Poupart (2008) apresenta argumentos quanto à impossibilidade de eliminação de vieses, tanto em situações de padronização das condições da pesquisa (entrevistas realizadas em local idêntico, com mesma técnica de registro de dados, padronização das intervenções do entrevistador, por exemplo) como em entrevistas não-diretivas, sem qualquer pré-estruturação do discurso do entrevistado. Em lugar de buscar eliminar os efeitos do contexto, o autor sugere que o pesquisador se empenhe em evidenciar e compreender a maneira como o contexto impregna os discursos e os diversos componentes capazes de atuar em sua construção social (POUPART, 2008, p. 244). A proposta, então, é não tentar suprimir as condições de produção do discurso, mas sim tomá-los em consideração no procedimento da pesquisa e na análise dos dados.

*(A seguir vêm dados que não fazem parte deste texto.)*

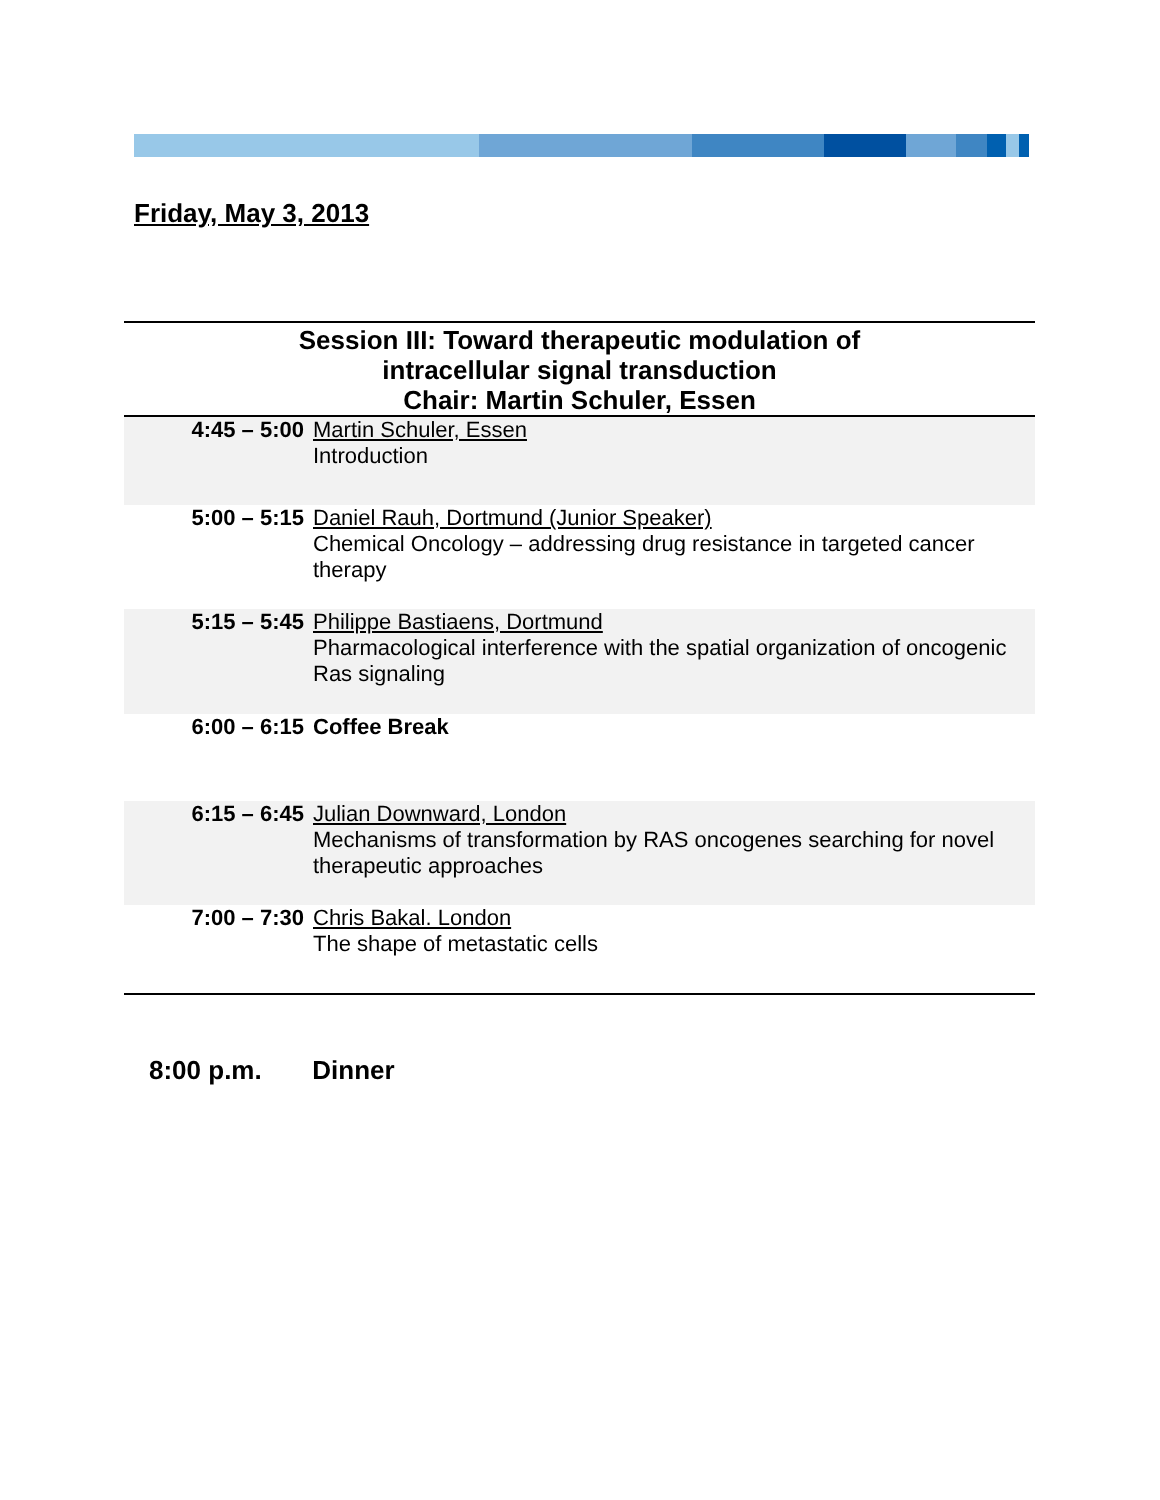Friday, May 3, 2013
Session III: Toward therapeutic modulation of
intracellular signal transduction
Chair: Martin Schuler, Essen
| 4:45 – 5:00 | Martin Schuler, Essen Introduction |
| 5:00 – 5:15 | Daniel Rauh, Dortmund (Junior Speaker) Chemical Oncology – addressing drug resistance in targeted cancer therapy |
| 5:15 – 5:45 | Philippe Bastiaens, Dortmund Pharmacological interference with the spatial organization of oncogenic Ras signaling |
| 6:00 – 6:15 | Coffee Break |
| 6:15 – 6:45 | Julian Downward, London Mechanisms of transformation by RAS oncogenes searching for novel therapeutic approaches |
| 7:00 – 7:30 | Chris Bakal. London The shape of metastatic cells |
8:00 p.m. Dinner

Os discursos produzidos pelas entrevistas devem ser analisados tanto à luz dos enfoques dados pelos entrevistados quanto à luz do enfoque dado pela própria pesquisa. Numa perspectiva autocrítica, procurei mostrar mais transparência quanto às influências que sofri no desenvolvimento da pesquisa, observando que é impossível excluir todo o elemento de subjetividade de minha parte para chegar a um conhecimento objetivo da realidade. Toda subjetividade pode ser compreendida como um obstáculo, mas também como uma contribuição à objetivação dos fenômenos e à pesquisa em si.